Our concept is a simple one - combine the benefits of physical play with systems that facilitate environmental education. In doing so we aim to instil better understandings in current and future populations of our relationship the natural world.
We achieve this through provision of play and exercise equipment enhanced with systems that harnesses users physical activity energy, and use that power to sustain a variety of hydroponic and conventionally grown crops. These playground gardens have been researched and designed for schools and communities in India to impart and instil in participants, older and younger, privileged and underprivileged, knowledge and understanding about STEM and STEAM infused environmental education and sustainability practices in fun and interactive ways.
Playponics provides kinaesthetic learning opportunities across STEM subjects, with environmental education and sustainable practices at their core
For example, the Playponics team have demonstrated that children riding seesaws fitted with pumps can transfer nutrient rich water around playground gardens to feed hydroponic crop growing frames. This user engagement with the exercise equipment enables participants to see technical and natural processes in action, as they grow and learn about the rewards of fresh and healthy crops. In this way seesaws, swings, roundabouts, and a range of exercise equipment can connect to appropriate and simple enabling technologies to sustain a wide variety of produce.

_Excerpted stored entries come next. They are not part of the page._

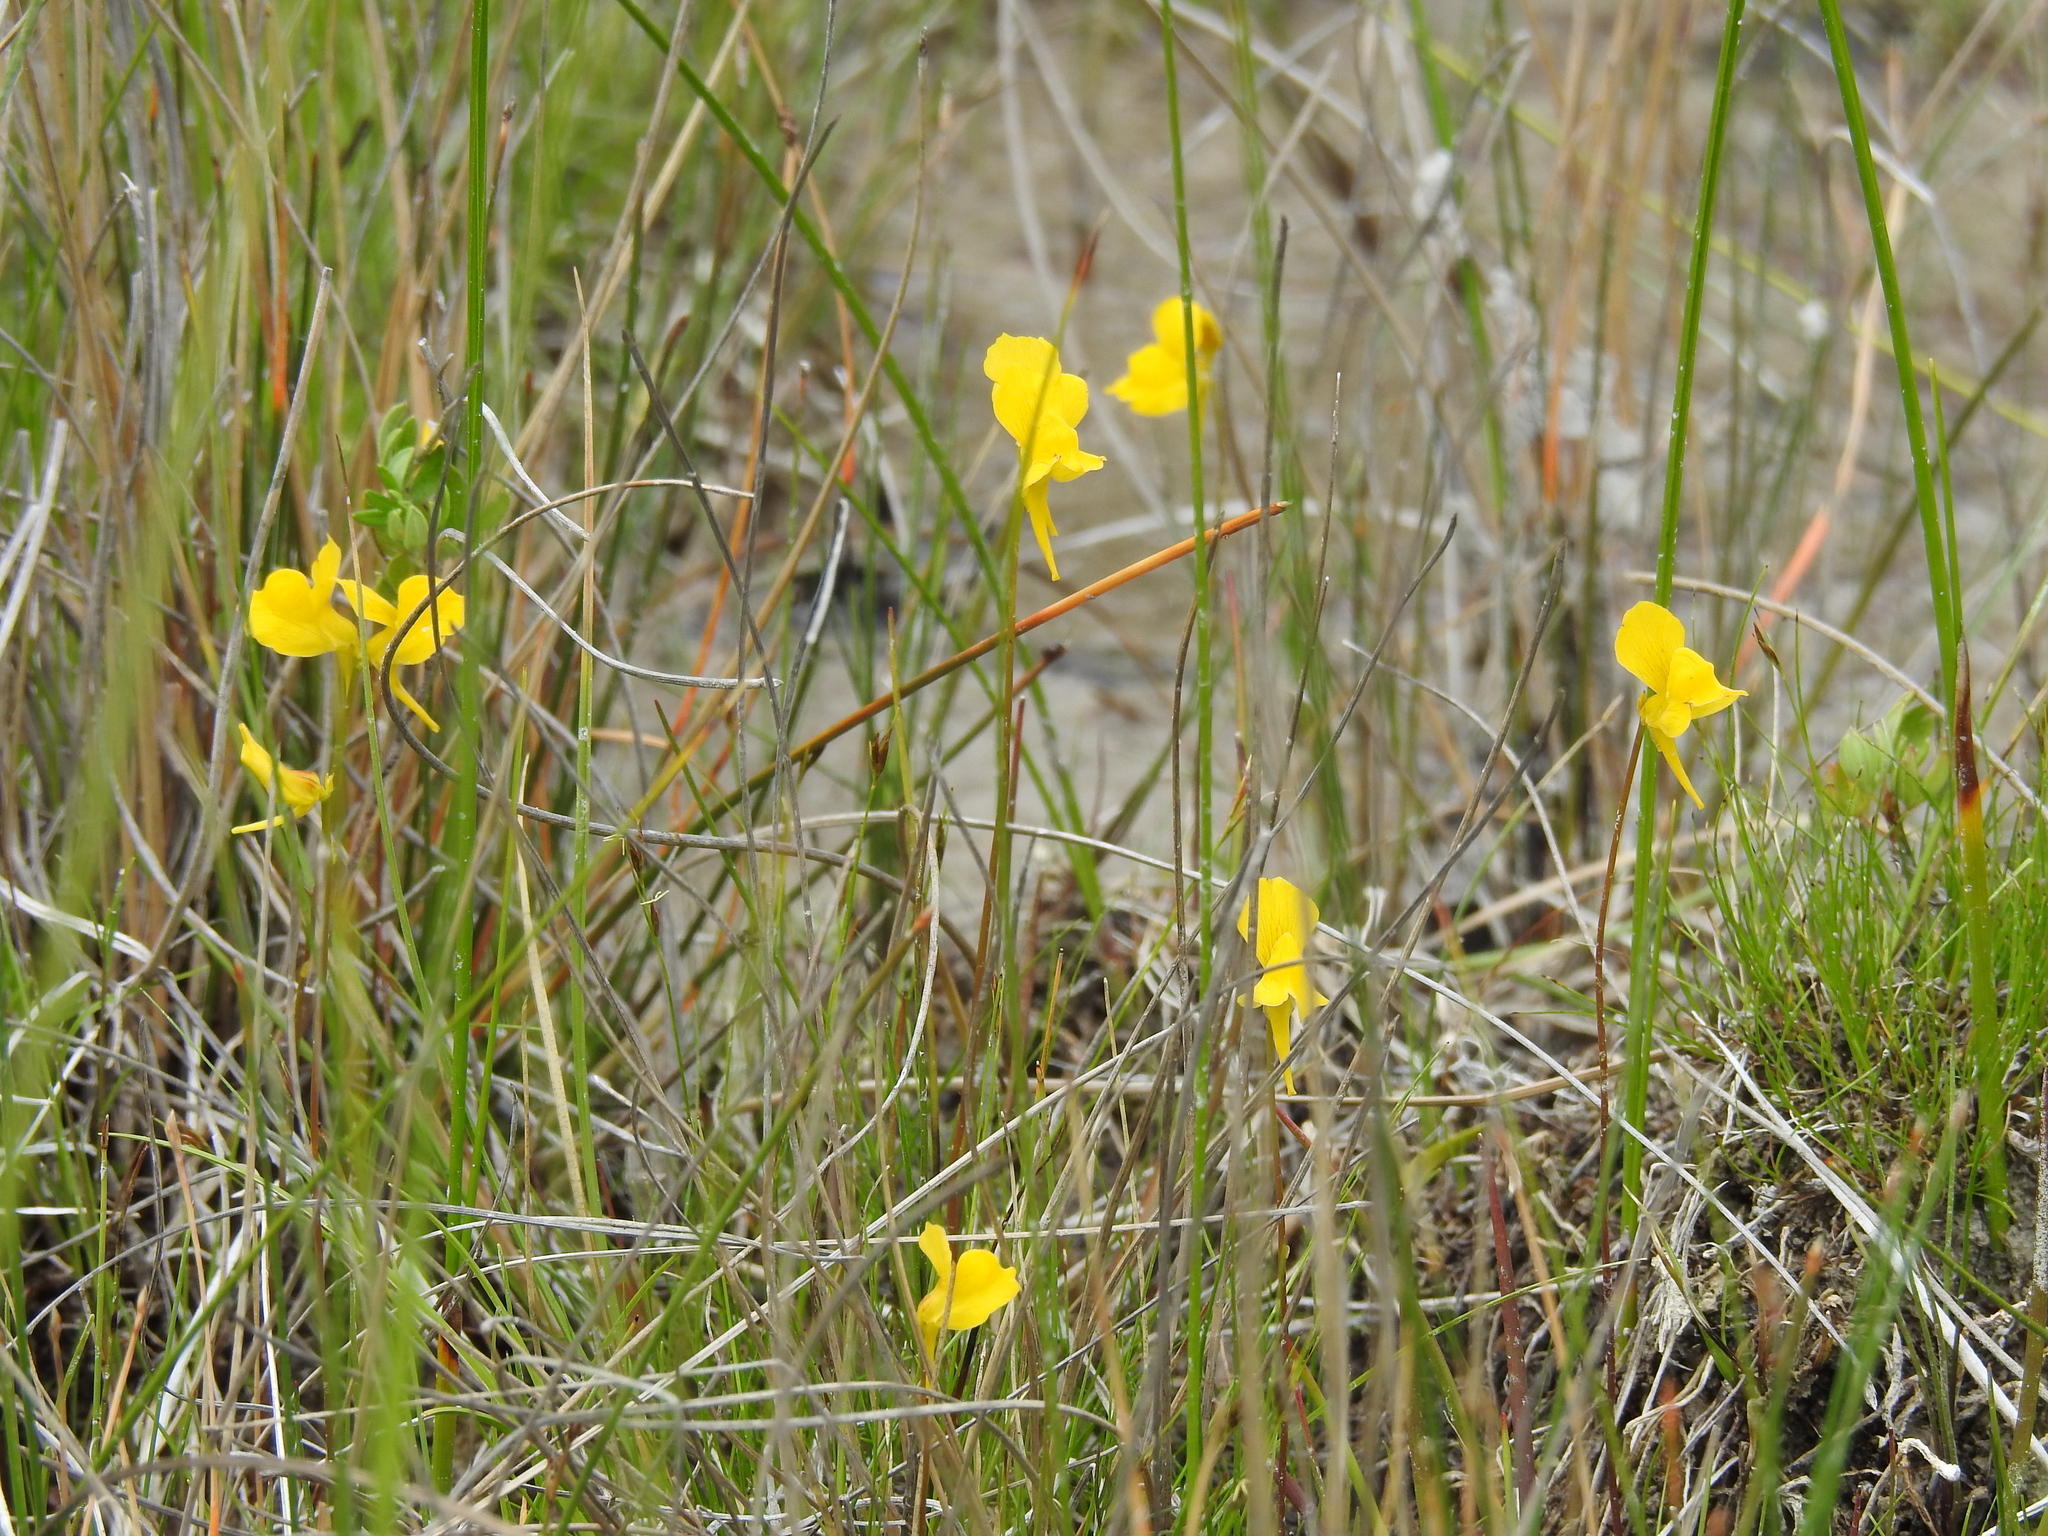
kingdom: Plantae
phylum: Tracheophyta
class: Magnoliopsida
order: Lamiales
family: Lentibulariaceae
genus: Utricularia
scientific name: Utricularia cornuta
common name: Horned bladderwort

Our focus is on the kinds of child and adult education that lead to more sustainable societies. To positively impact on health, nutrition, and to augment the taught curriculum, especially in underprivileged societies. To help tackle current and potential over- consumption and waste issues we envisage a worldwide network of Playponics installations that empower people with the knowledge to make informed decisions about the ways we behave and consume.
Playponics crosscuts a number of United Nations Sustainable Development Goals including –
Playponics hopes to inspire more implicit understandings of our relationship with the natural world and thus positively impact upon our patterns of consumption and waste
The project has been funded by Sheffield Hallam University's (SHU) Global Challenge Research Fund (GCRF) and the Expanding Excellence England (E3) programme. A team of design researchers from the Lab4Living is working in collaboration with Ativa, a design consultancy based in New Delhi, and local businesses across India.